音楽レーベルを立ち上げ、全国のスタッフからアーティストやクリエイターを発掘する。そんな驚きのプロジェクトを「株式会社モスフードサービス」(本社・東京)が発表した。
音楽レーベル「MOS RECORDS」(モスレコーズ)を設立し、プロジェクト第1弾として音楽業界を目指したいスタッフを公募している。
募集内容は歌手、バンド、DJ、ギター、ベース、ドラム、ピアノ、作曲、管楽器、和楽器、ダンサーなど幅広く、音楽のジャンルや経験は問わない。モスバーガー(モスフードサービスを含む)で勤務しているスタッフなら、性別、年齢、国籍などに関係なく応募できる。
※特定のプロダクション・レコードメーカー・音楽出版社などに所属する人は除く
最優秀者には、モスレコーズからの配信デビューに加え、多くのアーティストを指導してきた音楽プロデューサー・海老原俊之氏協力のもと、楽曲制作などもサポートするという。
オーディションのスケジュールは、応募受付期間が4月~5月末まで、審査が6月末まで、諸々の準備期間が8月末まで。デビューは9月以降を予定しているとのことだ。

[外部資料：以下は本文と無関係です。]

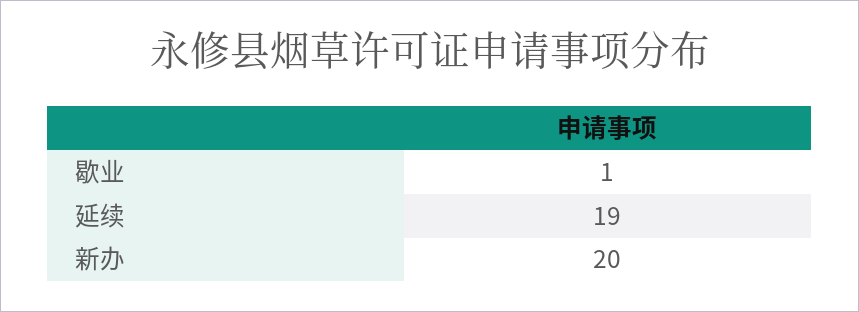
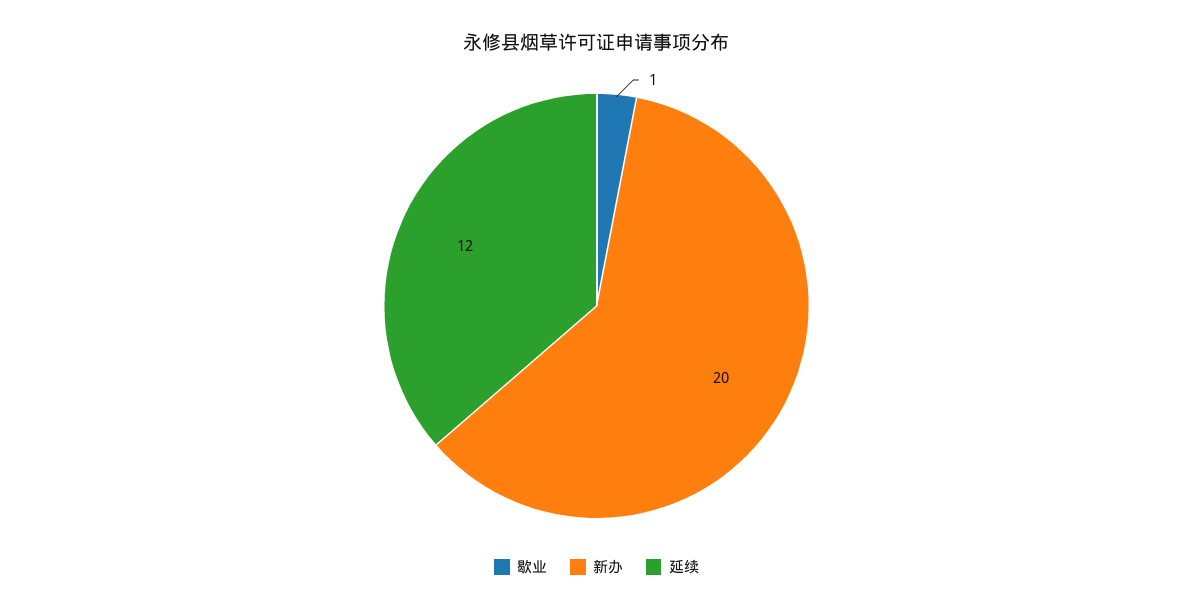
延续: 19 -> 12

斬新な試みだが、ハンバーガーチェーンのモスバーガーがなぜ、音楽業界に参入するのか。プロジェクトにはどんな期待があるのだろう。モスフードサービスの担当者に聞いた。
コロナ禍で音楽活動を断念する声が…
――今回のプロジェクトの狙いは?
外食産業は人材確保が課題となっております。こうした中で当社のブランド力を高め、新しいスタッフの応募や採用につながればと考えています。各店舗のエンゲージメント(愛着)を上げることで、既に働いているスタッフの定着にもつなげる狙いがあります。
――音楽業界を選んだのはどうして?
プロジェクトは「店舗業務以外でスタッフを応援できることはないか」という視点から始まりました。その後にコロナ禍では(感染拡大の影響で)音楽活動を断念する人が多いと聞きまして、活躍できる場があればと思い、今回は音楽に絞る形としました。

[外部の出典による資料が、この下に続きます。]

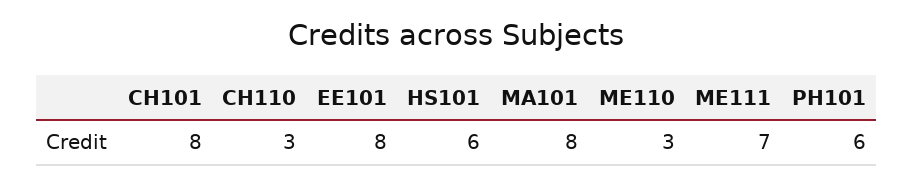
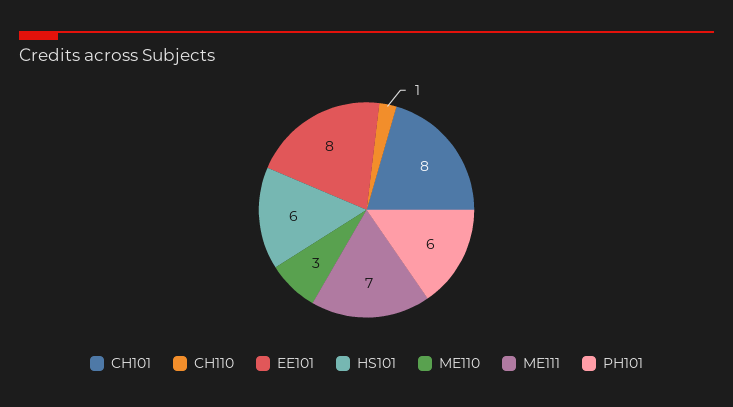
CH110: 3 -> 1
MA101: 8 -> none

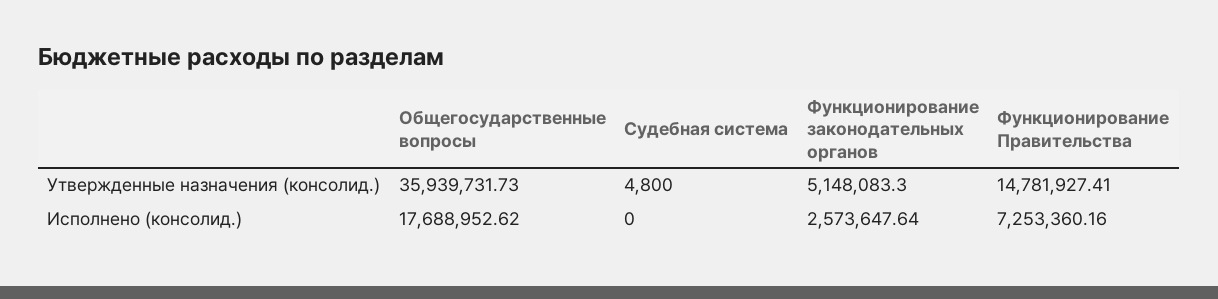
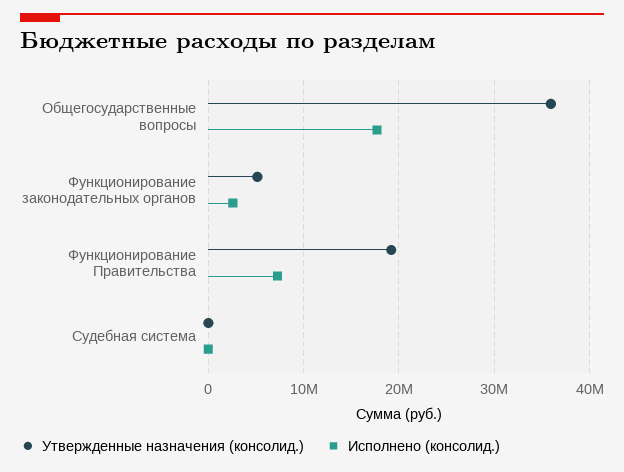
Утвержденные назначения (консолид.), Функционирование Правительства: 14781927.41 -> 19000000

――オーディションへの応募方法は?働き始めでも応募できる?
応募はインターネット上の専用フォームから受け付けます。志望理由の入力、音源のアップロードなどもそちらで可能です。年齢や経験は関係なく、働き始めでも問題ありません。複数名(グループ)でも、1人がモスで働いていれば応募できます。

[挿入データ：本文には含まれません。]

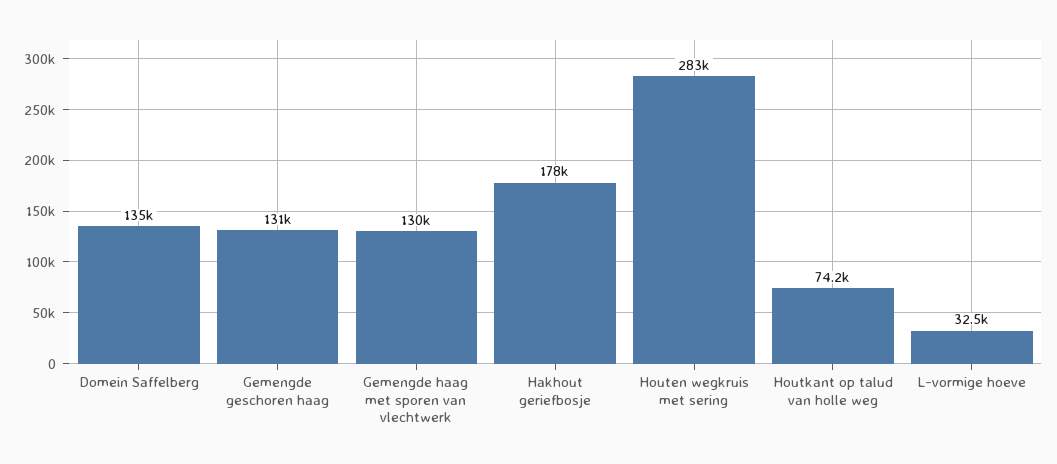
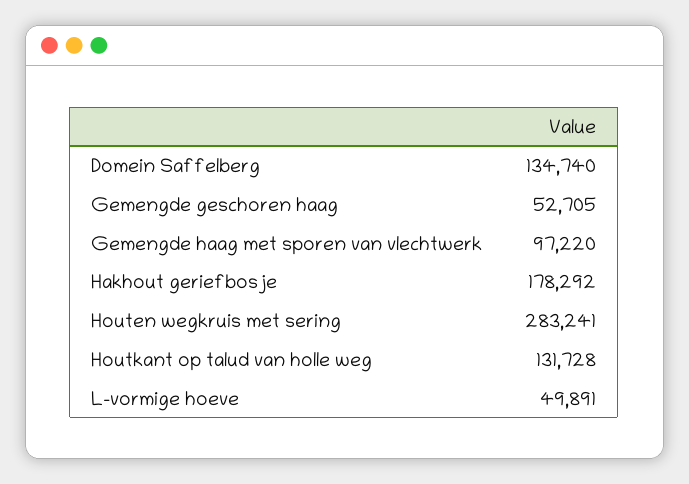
Gemengde geschoren haag: 131000 -> 52705
Gemengde haag met sporen van vlechtwerk: 130000 -> 97220
Houtkant op talud van holle weg: 74200 -> 131728
L-vormige hoeve: 32500 -> 49891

――働きながらアーティストを目指すスタッフはこれまでもいた?
人数までは把握していませんが、これまでもいたと思われます。
「Apple Music」などで全世界に配信
――審査はどのような流れで進む?
海老原俊之氏を中心に、プロジェクト事務局も関わり進めます。志望理由や音源をもとにした一次審査、通過した方には二次審査の面談を行い、最優秀者を決める予定です。
――最優秀者はどのようなサポートを受けられる?
プロによる楽曲制作・レコーディングのほか、ヘアーメイクアップなどをした上でのミュージックビデオ制作の場を提供します。制作した楽曲は「Apple Music」「Spotify」など、50以上のプラットフォームで世界に同時配信されます。最優秀者の希望にもよりますが、ボーカリストやバンドメンバーの紹介でしたり、楽曲の提供、育成のサポートなども行います。
――このほかにはどんなサポートを提供する?
当社には「テストキッチン」という、スタッフの研修施設があるので、そちらを活用した、モスらしいライブコンテンツや動画を制作予定です。180万人以上のフォロワーを持つ、モスバーガー公式X(旧Twitter)アカウントでの、プロモーション展開も行います。
――応募状況は?審査で重視するポイントは?
4月15日時点で9人からの応募が届いています。重視するポイントは申し訳ございませんが開示しておりません。個人的には、モスバーガーは身近で親しみのあるブランドと考えておりますので、そうしたイメージに合うかも考慮されるのではないかと考えています。
将来的な音楽活動につながる可能性
――デビュー後の活動についてはどうなる?
私どもが今回設立したのは音楽レーベルであり、レコード会社を立ち上げたわけではありません。ただ、最優秀者ご本人が本格的な音楽活動を続けたいのであれば、レコード会社などに紹介や仲介の手助けをすることもできればと考えています。
――プロジェクトにはどんな期待を寄せている?
お店以外の場所で輝く夢を応援することで、周りのメンバーも成長できる取り組みだと思っています!本人の許可があれば、自薦他薦は問いません。是非、気軽に応募してください。
今回のオーディションは店舗スタッフが対象だが、将来的には一般からの募集も計画中という。これから“モス”というブランドが、音楽業界にも広がっていくかもしれない。